STUDY TEXT:
So the forum software is programmed to recognize a mobile device and display these new ads in addition to the old ones. However, mobile users don't even get the mobile experience with a mobile skin.

This change makes me visit less and less on my mobile devices.


----------



## Brandon C

ozzman73 said:


> So the forum software is programmed to recognize a mobile device and display these new ads in addition to the old ones.


No, the ads should be the same regardless of what you are viewing them with. There is something amiss that is causing this issue. We are not attempting to display anything different to mobile devices. Soon as we can track this down we will eliminate the problem.



ozzman73 said:


> However, mobile users don't even get the mobile experience with a mobile skin.


That is correct. The current platform does not support mobile devices and the different screen sizes they have.


----------



## realityboy

busyba said:


> On my nexus 5 it's there as well, and tapping the X to close it has very little margin for error, so a lot of the time you end up launching the ad's webpage. So I guess that's going to be lucrative for the owners.


I've opened up their page dozens of times. I still habitually try to zoom in on my iphone to make the x bigger even though I know that the ads just going to resize itself.

It does give me an excuse to get an iphone 6 plus since it will make the x bigger.


----------



## Bighouse

Starting today I've had a full screen width banner ad that pops up on my iPad at the bottom of my screen. Very irritating!

Large X on far right and often displays text only ads for a local.com website.

Anyone else getting this? Is it TCF or some adware running on my iPad?


----------



## jay_man2

Bighouse said:


> Starting today I've had a full screen width banner ad that pops up on my iPad at the bottom of my screen. Very irritating!
> 
> Large X on far right and often displays text only ads for a local.com website.
> 
> Anyone else getting this? Is it TCF or some adware running on my iPad?


Sounds like you're seeing what the rest of us have been seeing for a couple of days now.


----------



## Bighouse

It's really irritating. Think I will stay out of TCF for a few days and hope they get rid of the advertiser who's using this!!


----------



## Bighouse

I'm going to try to just use tapatalk from now on!


----------



## Mike Lang

Bighouse said:


> I will stay out of TCF for a few days and hope they get rid of the advertiser who's using this!!





Bighouse said:


> I'm going to try to just use tapatalk from now on!


You only lasted 23 minutes! 

I'm sure Pete will get it figured out soon enough...


----------



## Bighouse

23 minutes? Wow, I'm TCF dependent.

Hi, my name is Bob and I'm a TCFaholoc.


----------



## dslunceford

I have never used an app to view TCF or other forums, but may have to start. The new "overlay" ads that appear at the bottom of mobile browsers and need to be closed to see the post content toward bottom of the screen are super annoying, plus, pure junk advertising as well.

Attached is a screen grab from my iPad...


----------



## SullyND

Theres a thread about them in forum operations. I agree, they're annoying.


----------



## dslunceford

Super annoying, plus cheap, spammy-looking ads for face cream, Oprah wrinkle system and the like...

[Stored items]
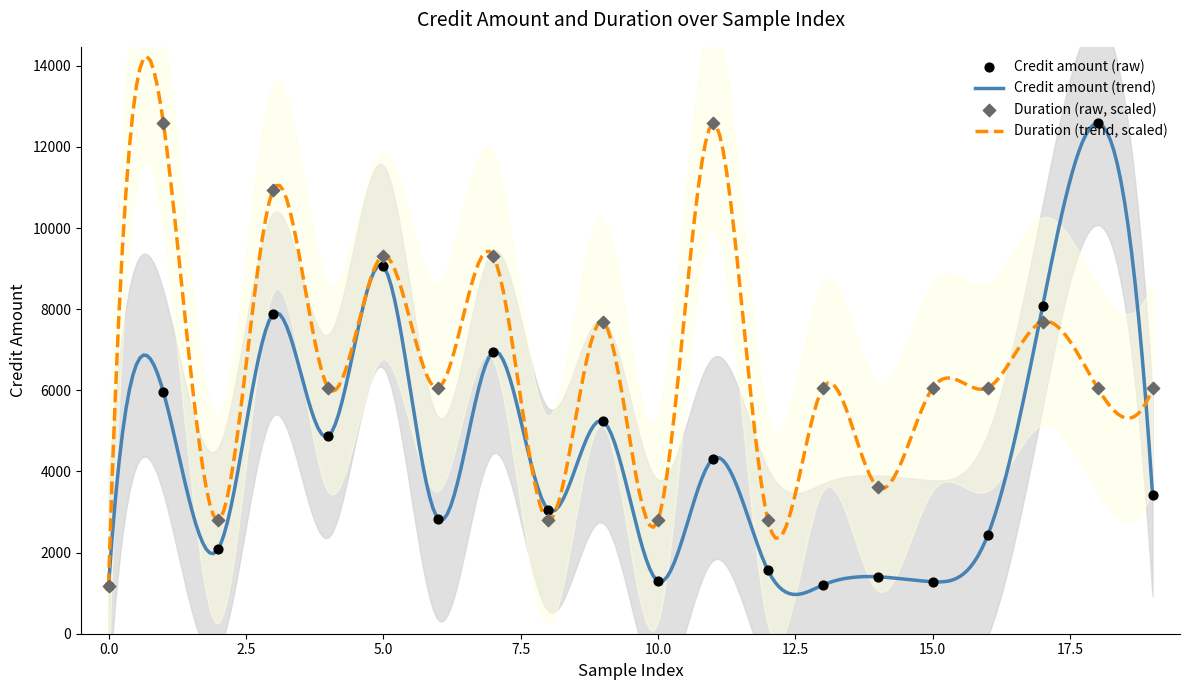

What is the lowest value of the Credit amount (trend) series?

967.5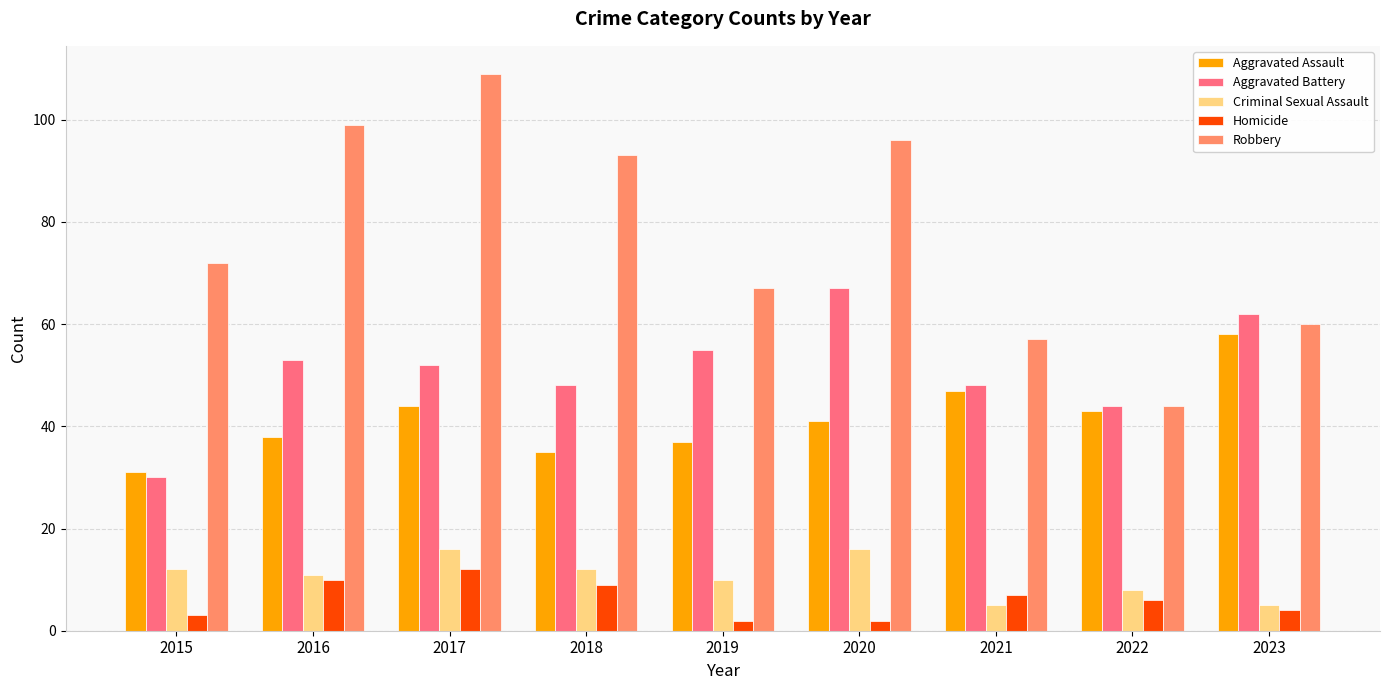

What is the maximum value shown in the chart?

109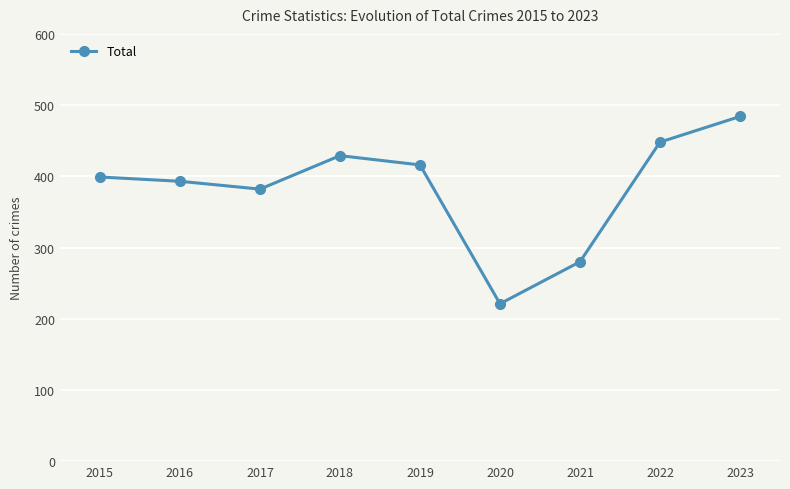

True or false: the data has more than 2 interior local peaks.

False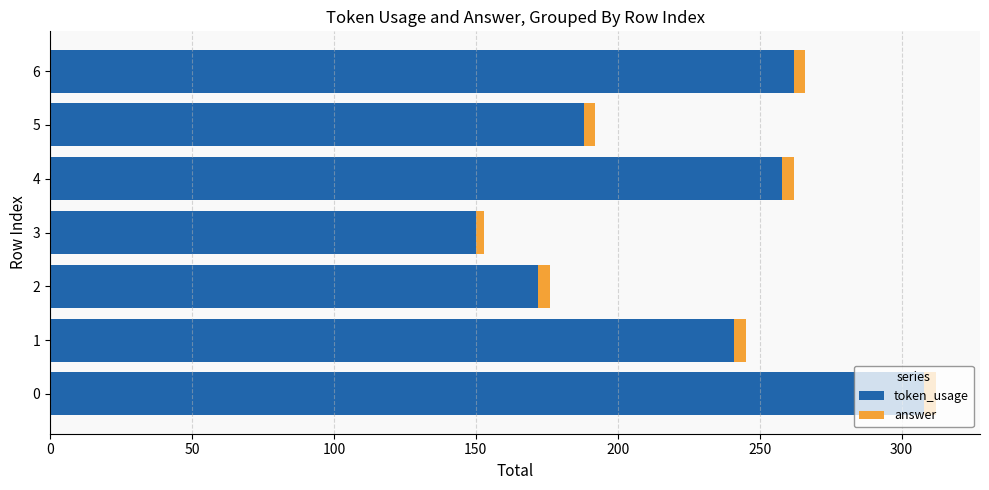

The token_usage series shows 308 at 0. True or false?

True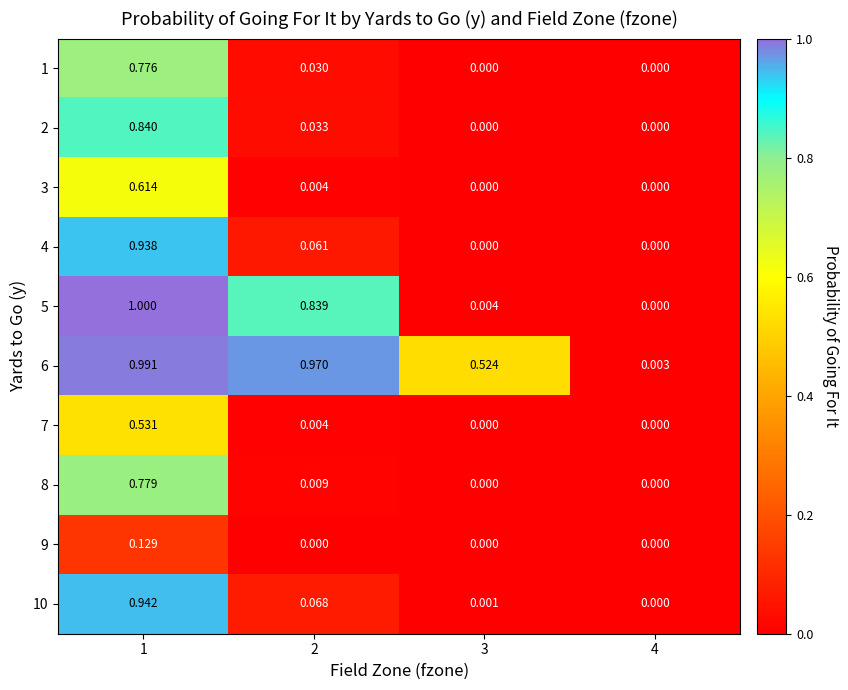

Which category has the lowest value across all series?

3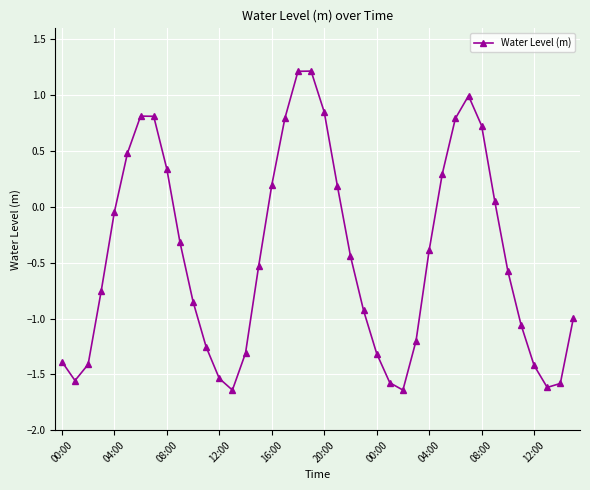

What is the sum of all values?

-17.5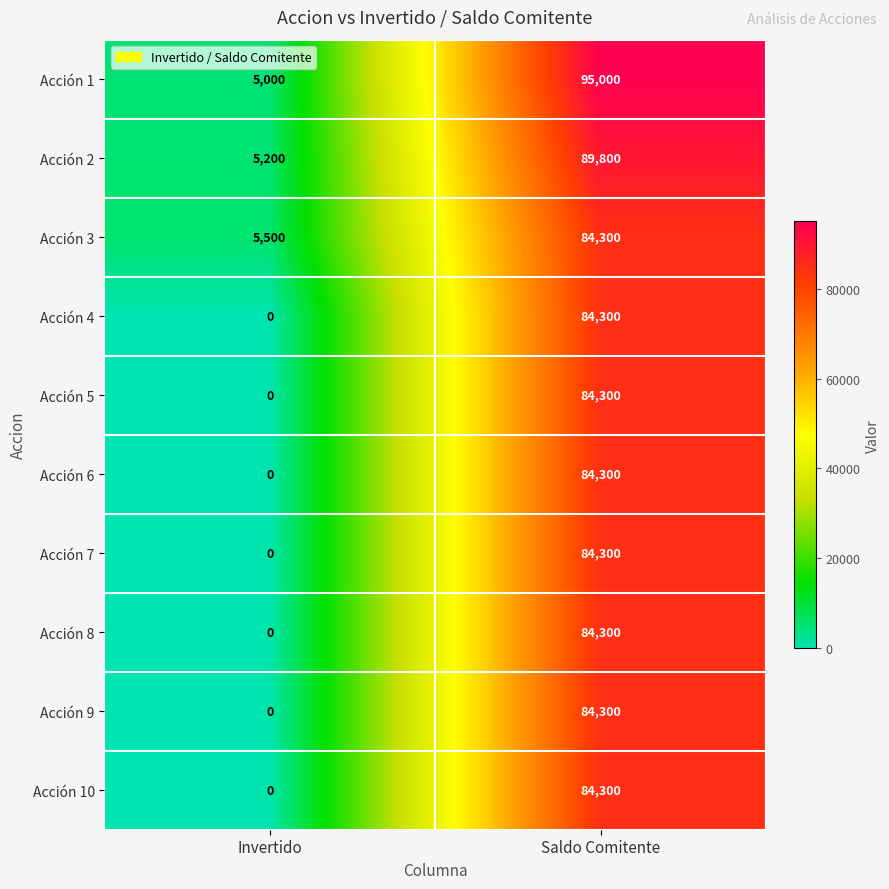

How many categories are shown in the chart?

2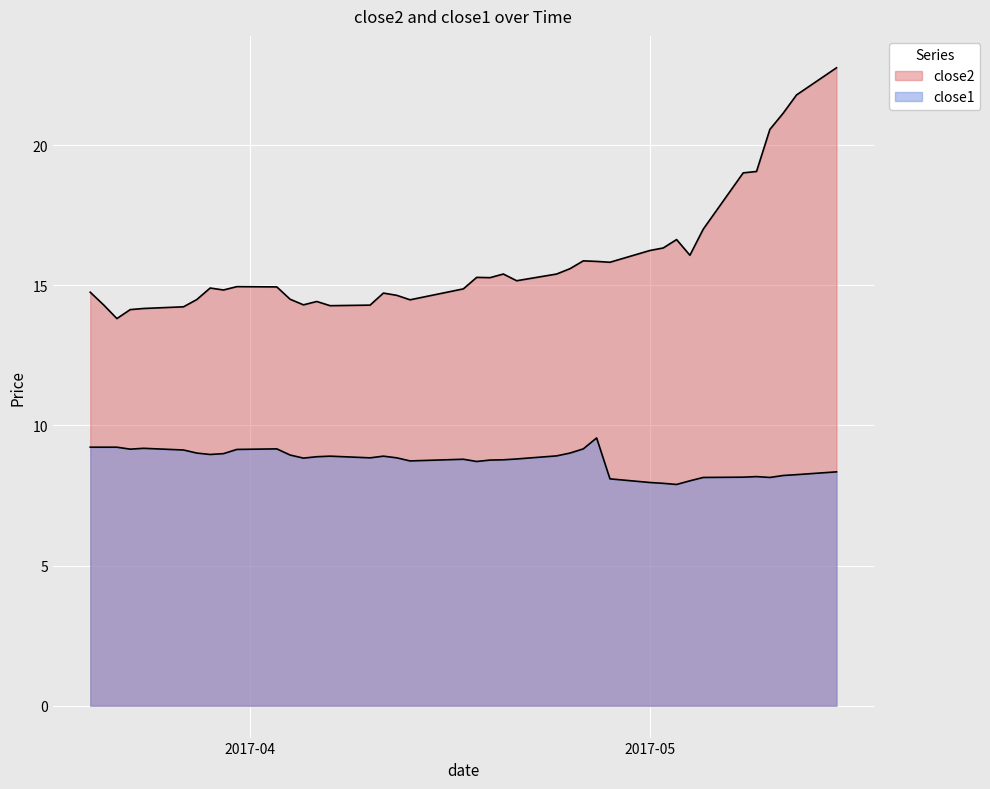

What are all the series names shown in the legend?

close2, close1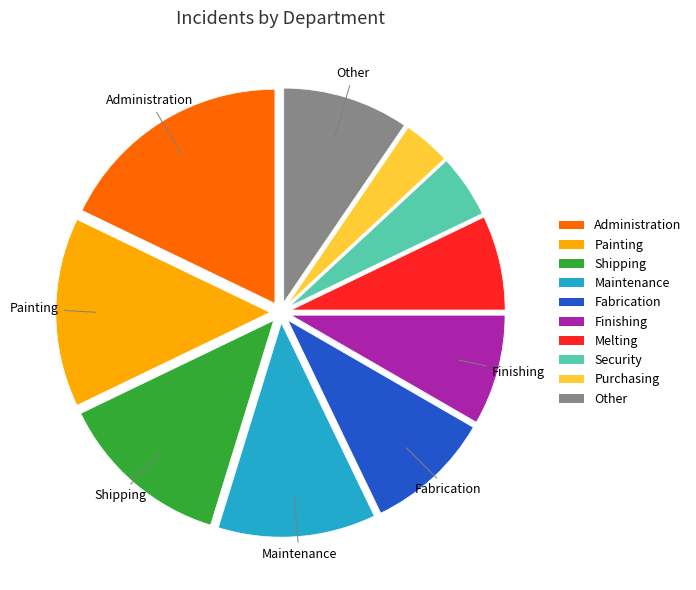

Is it true that Fabrication is 10% of the pie?

True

WHAT NEEDS TO BE DONE:
In the forum thread about mobile ads, what does Brandon C say the current platform does not support? The records have no connection to the forum thread.

FINAL ANSWER:
It does not support mobile devices and the different screen sizes they have.